The College.
We enter the first court, and look with veneration at the kneeling figure of Wykeham. Here was impressed by a master-mind the prototype of our public schools. The prelate chose the site outside the walls of Winchester, in the Soke, which extended round the south-east of the city, so that the College might be entirely in the Bishop of Winchester’s jurisdiction. As early as 1373, he engaged a schoolmaster at Winchester, and three years later had a warden and seventy scholars.
Chamber Court.
The buildings we see, with the exception of the Chantry Chapel and schoolroom and tower, are those erected by Wykeham. In March, 1393, the warden, fellows, and scholars, took possession of their new magnificent abode, marching in a triumphal procession, headed by a cross-bearer, and chanting songs of praise. Nevertheless, the accommodation would not have seemed liberal in our days. Three fellows had only one room; the seventy scholars had six chambers, and those below fourteen years slept two in a bed. These were in the inner quadrangle. The outer quadrangle must then have formed a somewhat unpoetical entrance to the abode of the muses, although the warden and head-master lived in it. In the front of it, built partly for defence, were the brewery, bakehouse, and malt-rooms; on the west side, the stables; and on the east, the slaughter-houses.
Cloisters.
The Cloisters.
The Cloisters were built by Wykeham’s steward; and I should like to have walked their “studious pale” at my leisure, and to have spent some time in musing over the past. These arches, this pavement, and this clean roof of chestnut or Irish oak, have been present to the mind and eye of many a learned man as he here mused upon the great master works of the Greeks and Romans. And after his ambition had been kindled, and his breast inspired for a brief period, he had laid him down to rest, and left nothing to inform us that he ever lived, except a tablet on these silent walls. I can conjure up the pensive figure of Henry VI., who was often here, and attended the chapel services. He presented the College with a chalice, cruets, and tabernacle, all of gold, and gave the little boys some pocket-money, which, no doubt, was more valued by them.[57]

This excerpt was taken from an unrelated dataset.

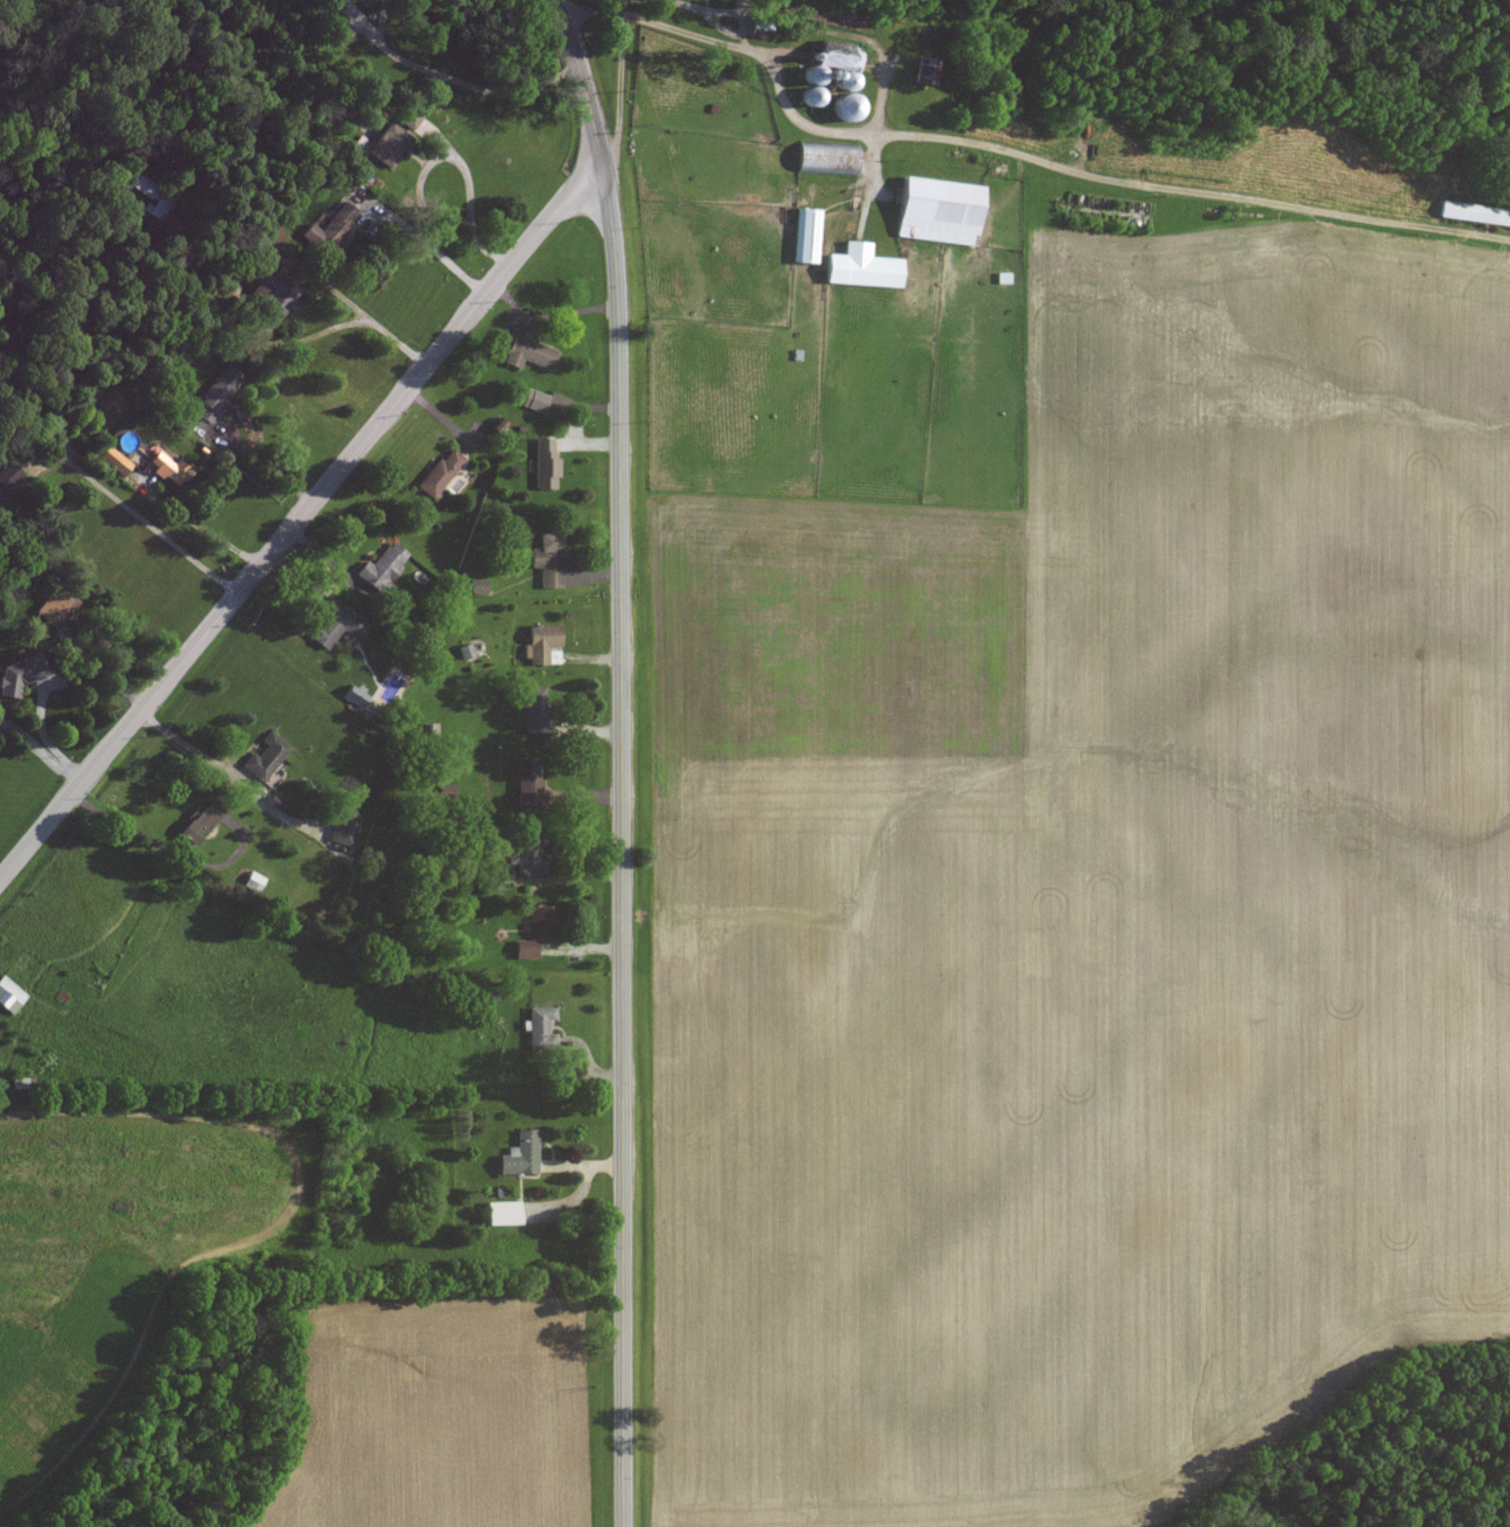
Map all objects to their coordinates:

Here are brasses to some of the fellows who died in the sixteenth century. We see that John Watts (Watto), reached the patriarchal age of a hundred years. Some are commemorated in Latin verses—the solemnity of death could not prevent a poetaster from punning on the name of Lark, and one John Clerk, who on earth “distilled rosy liquors,” is now “rejoicing in living waters.” But we are also reminded of younger and gayer scenes, of spirits full of hope looking forward joyously to years of expected happiness. The walls are scored with the names of these aspirants, most of them afterwards unknown—for studious boys rarely mark themselves upon wood and stone—but we see here “Thos. Ken, 1646,” the celebrated bishop, whose glorious hymns, “Awake, my soul,” and “Glory to Thee, my God, this night,” first appeared in a Manual of Prayers he composed for Winchester College.